__Exercise aim__
Drop the pictures, then extract the listing word for word.

↓

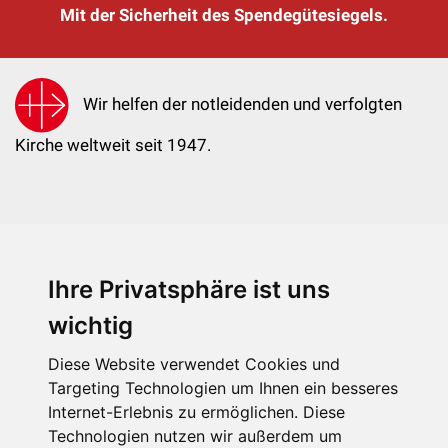
Mit der Sicherheit des Spendegütesiegels.
Wir helfen der notleidenden und verfolgten
Kirche weltweit seit 1947.
Ihre Privatsphäre ist uns
KIRCHE IN NOT - Österreich
Weimarer Straße 104/3
wichtig
1190 Wien
Diese Website verwendet Cookies und
kin@kircheinnot.at
Targeting Technologien um Ihnen ein besseres
Internet-Erlebnis zu ermöglichen. Diese
Technologien nutzen wir außerdem um
KIN weltweit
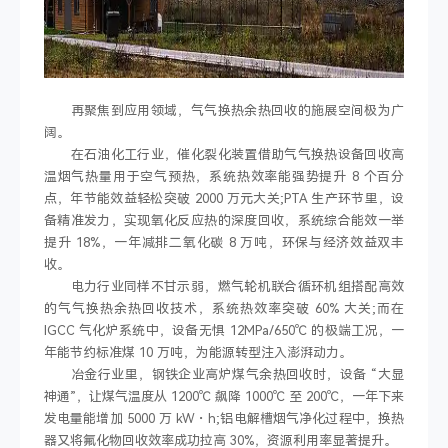
再聚焦到应用领域，气气换热余热回收的施展空间极为广
阔。
在石油化工行业，催化裂化装置借助气气换热设备回收高
温烟气热量用于空气预热，系统热效率能强势提升 8 个百分
点，年节能效益轻松突破 2000 万元大关;PTA 生产环节里，设
备精准发力，实现氧化反应热的深度回收，系统综合能效一举
提升 18%，一年减排二氧化碳 8 万吨，环保与经济效益双丰
收。
电力行业同样不甘示弱，燃气轮机联合循环机组搭配高效
的气气换热余热回收技术，系统热效率突破 60% 大关;而在
IGCC 气化炉系统中，设备无惧 12MPa/650℃ 的极端工况，一
年能节约标准煤 10 万吨，为能源转型注入澎湃动力。
冶金行业里，钢铁企业高炉煤气余热回收时，设备 “大显
神通”，让煤气温度从 1200℃ 飙降 1000℃ 至 200℃，一年下来
发电量能增加 5000 万 kW・h;铝电解槽烟气净化过程中，换热
器又将氟化物回收效率成功拉高 30%，资源利用率显著提升。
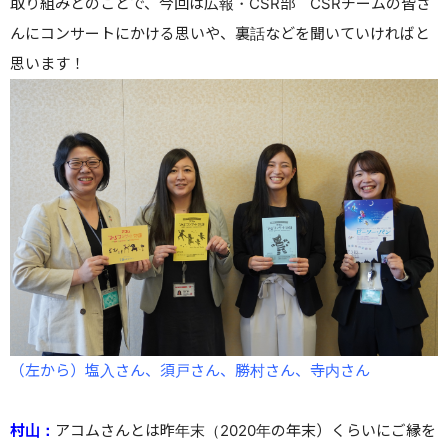
取り組みとのことで、今回は広報・CSR部 CSRチームの皆さ
んにコンサートにかける思いや、裏話などを聞いていければと
思います！
（左から）塩入さん、須戸さん、勝村さん、寺内さん
村山：
アコムさんとは昨年末（2020年の年末）くらいにご縁を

↑

__Final answer__
Mit der Sicherheit des Spendegütesiegels.
Wir helfen der notleidenden und verfolgten
Kirche weltweit seit 1947.
Ihre Privatsphäre ist uns
KIRCHE IN NOT - Österreich
Weimarer Straße 104/3
wichtig
1190 Wien
Diese Website verwendet Cookies und
kin@kircheinnot.at
Targeting Technologien um Ihnen ein besseres
Internet-Erlebnis zu ermöglichen. Diese
Technologien nutzen wir außerdem um
KIN weltweit
再聚焦到应用领域，气气换热余热回收的施展空间极为广
阔。
在石油化工行业，催化裂化装置借助气气换热设备回收高
温烟气热量用于空气预热，系统热效率能强势提升 8 个百分
点，年节能效益轻松突破 2000 万元大关;PTA 生产环节里，设
备精准发力，实现氧化反应热的深度回收，系统综合能效一举
提升 18%，一年减排二氧化碳 8 万吨，环保与经济效益双丰
收。
电力行业同样不甘示弱，燃气轮机联合循环机组搭配高效
的气气换热余热回收技术，系统热效率突破 60% 大关;而在
IGCC 气化炉系统中，设备无惧 12MPa/650℃ 的极端工况，一
年能节约标准煤 10 万吨，为能源转型注入澎湃动力。
冶金行业里，钢铁企业高炉煤气余热回收时，设备 “大显
神通”，让煤气温度从 1200℃ 飙降 1000℃ 至 200℃，一年下来
发电量能增加 5000 万 kW・h;铝电解槽烟气净化过程中，换热
器又将氟化物回收效率成功拉高 30%，资源利用率显著提升。
取り組みとのことで、今回は広報・CSR部 CSRチームの皆さ
んにコンサートにかける思いや、裏話などを聞いていければと
思います！
（左から）塩入さん、須戸さん、勝村さん、寺内さん
村山：
アコムさんとは昨年末（2020年の年末）くらいにご縁を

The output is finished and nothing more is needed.